En Grande-Bretagne, l’engagement chrétien a enclenché une autre dynamique, étroitement liée à la conjoncture de ce pays mais dont les conséquences ont été mondiales. Le gouvernement travailliste élu en 1997 a accueilli très chaleureusement les représentants des Eglises dans le cadre de cette campagne contre la dette. Il l’a fait en partie pour des visées politiques (il cherche à étendre vers le centre son électorat traditionnel de gauche), mais en partie aussi par conviction. Le Premier ministreTony Blair et le chancelier de l’Echiquier Gordon Brown sont très influencés par le socialisme chrétien. Le second a fait du problème de la dette une affaire personnelle: il n’a cessé de le faire inscrire à l’ordre du jour des débats internationaux et s’est révélé un allié crucial pour amener d’autres ministres étrangers à s’en occuper.
Même si beaucoup d’analystes voient dans Jubilé 2000 une nouvelle forme de militantisme planétaire rendu possible par Internet, ce sont les Eglises, non les technologies nouvelles, qui ont nourri son développement. Le site internet de Jubilé 2000 reçoit environ 15 000 visites par semaine, mais l’information requise doit être en grande partie imprimée et envoyée aux organisateurs du Sud: leurs liaisons téléphoniques pour accéder à Internet sont trop mauvaises.

15 permanents et Internet
Internet a cependant joué un rôle crucial en reliant environ 180 militants ou organisations clés dans le monde entier, leur permettant de partager stratégies et informations pour faire avancer la campagne mondiale. Grâce à ses partenaires, Jubilé 2000 était souvent mieux et plus rapidement informé que le Trésor du Royaume-Uni, au sujet des négociations sur la dette dans tel ou tel pays. Résultat: quand ils allaient plaider leur cause auprès des ministres, les animateurs du mouvement disposaient d’atouts supplémentaires face à leurs interlocuteurs. Il n’y a eu qu’une seule assemblée générale des partenaires. Pour le reste, les réunions ont été jugées trop coûteuses et trop peu productives. La circulation des informations est si efficace que cette gigantesque campagne mondiale est gérée par seulement 15 personnes à temps complet, basées à Londres.
Jubilé 2000 est loin d’avoir atteint tous ses buts mais a réussi à mettre sur pied une initiative d’allégement de la dette infiniment plus généreuse qu’au départ. Il y a deux ans, personne ne l’en croyait capable. C’est en partie sous l’influence de sa campagne que le FMI et la Banque mondiale ont pour la première fois admis que, s’ils voulaient garder leur légitimité, ils devaient rester en prise avec la société civile.

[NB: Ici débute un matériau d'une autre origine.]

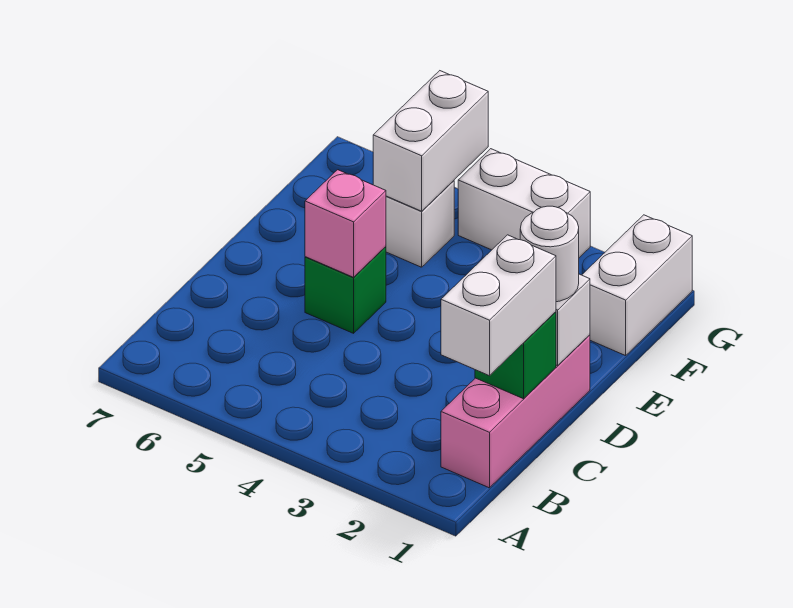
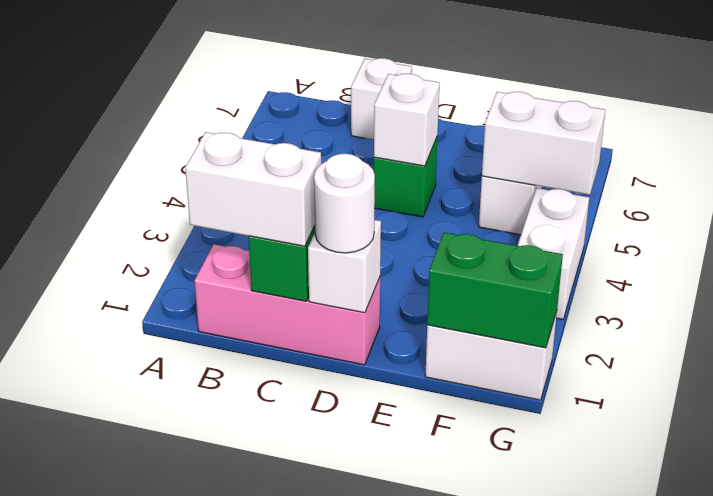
none -> white 1x1 brick [351,58,412,139]
pink 1x1 brick [305,170,386,277] -> white 1x1 brick [374,74,440,166]
none -> green 1x2 brick [427,233,563,348]

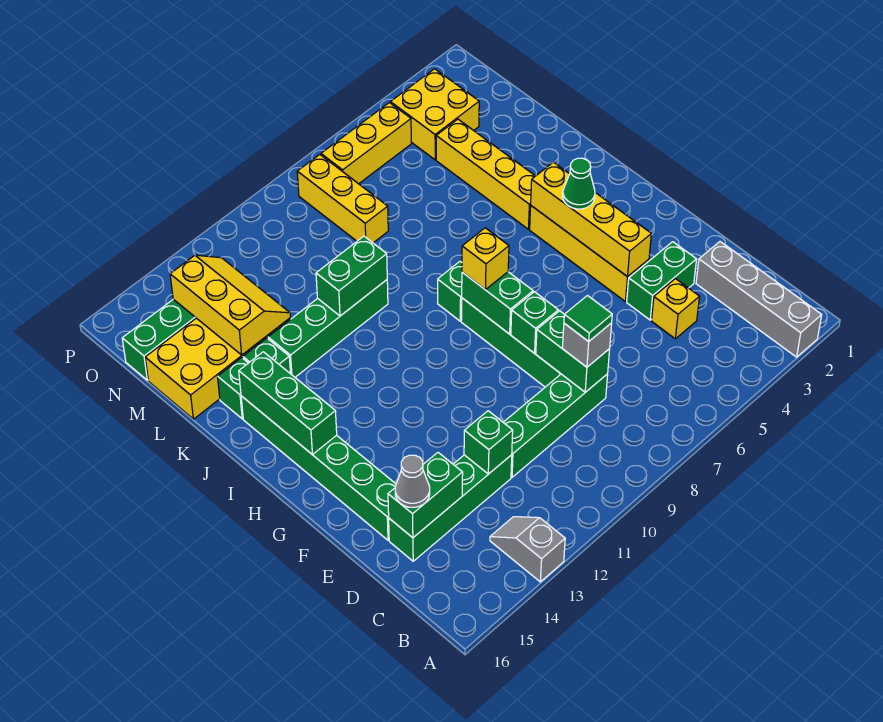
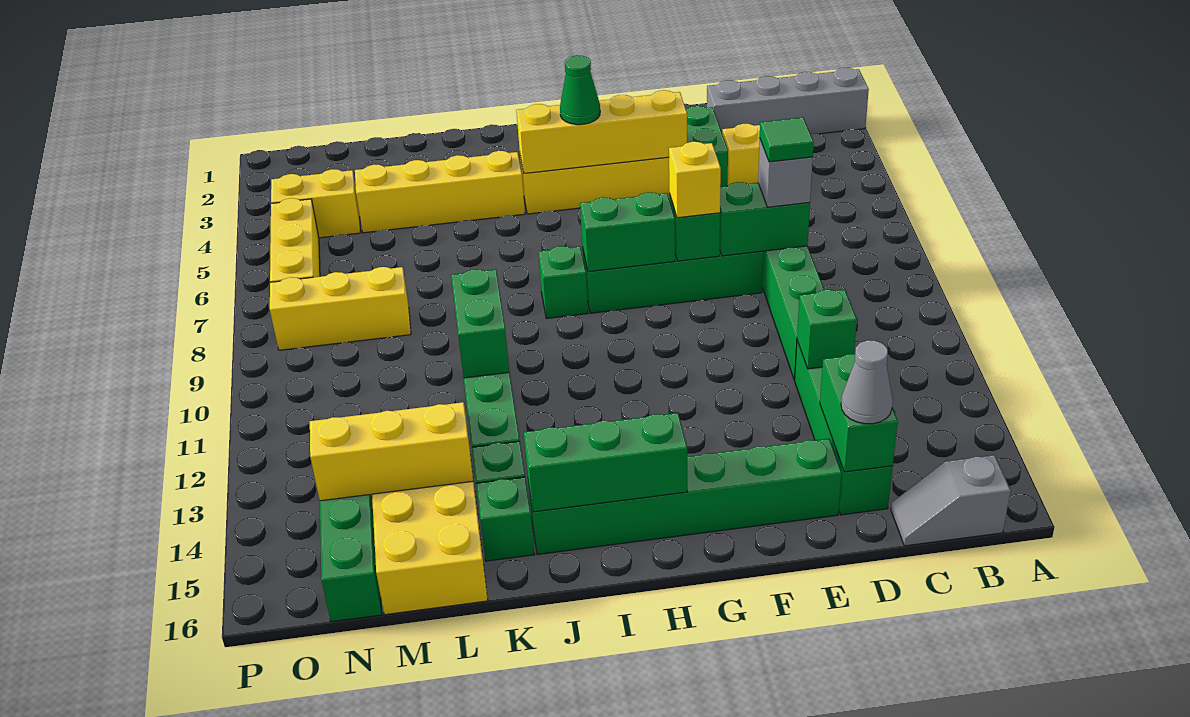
grey 1x2 slope [490,517,565,582] -> grey 1x2 slope moved to [891,455,1011,546]
yellow 1x1 brick [462,228,509,290] -> yellow 1x1 brick moved to [669,142,721,218]
yellow 2x2 brick [390,69,479,160] -> yellow 1x2 brick [271,169,361,238]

A la surprise générale, ils remettent actuellement en cause quelques-uns de leurs principes directeurs adoptés depuis la Seconde Guerre mondiale.
Certains en sont ragaillardis: ils affirment que Jubilé 2000 donne l’avant-goût d’un militantisme planétaire qui pourrait, en ce nouveau siècle, faire vraiment changer les choses. D’autres s’en inquiètent plutôt: puisque l’assistance aux offices religieux ne cesse de baisser, l’enthousiasme des fidèles qui a nourri cette campagne risque de retomber et de manquer cruellement pour motiver les gens à exprimer leur solidarité. Qui a raison? L’avenir le dira.